Он открыл дверь в гостиную и увидел расположившуюся на диване Клэр. Туфли валялись там, куда она их бросила, на полу рядом с кроватью. Подложив под спину пару подушек, она читала библиотечную книжку, американский полицейский роман.

— Привет, — сказала она. — Много денег сегодня заработал?

— Ты вроде бы собиралась отвести Клариссу в парк, — ответил Лессинг.

— Да, я хотела, но она закапризничала, и я уложила ее в постель.

— Но в такую хорошую погоду…

— Ты видел ее за обедом и прекрасно знаешь, что, когда она в таком настроении, ничего с ней не поделаешь.

— Она плохо ела, но это потому, что ты накормила ее шоколадом за час до обеда.

— Значит, опять я виновата?

— Ты должна отвечать за свои поступки, только и всего. Но дело не в этом, а в том, что в такой прекрасный день Клариссе не повредила бы прогулка в парке.

— По-твоему, я должна была насильно тащить ее туда, как бы она ни упиралась и ни хныкала?

— Она вполне… У нее ничего не болит? Ей, может быть, хотелось спать?

— Я дала ей успокоительное.

— Так проще, да?
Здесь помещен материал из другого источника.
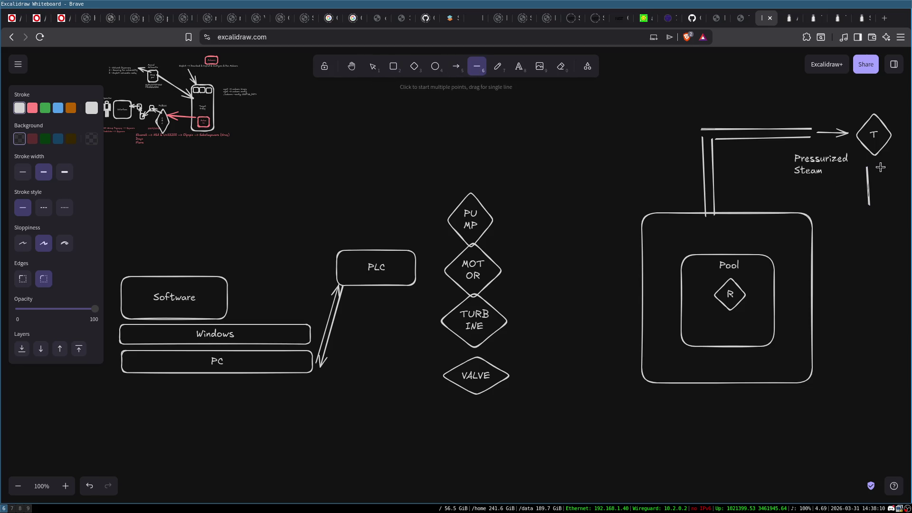
pyautogui.moveTo(880, 167); pyautogui.dragTo(883, 202)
Кому же нужно лекарство, пациенту или няне?

— Я же говорю, ребенок плакал…

— Это, прежде всего, потому, что ты не подчиняешься моим простым правилам.

— Неужели ты всерьез думаешь, что я буду жить по твоим законам и правилам? Ты что, решил расписать мою жизнь по пунктам, как тебе заблагорассудится? И думаешь, я подчинюсь и буду жить по твоим командам? В таком случае я поищу себе другого психоаналитика!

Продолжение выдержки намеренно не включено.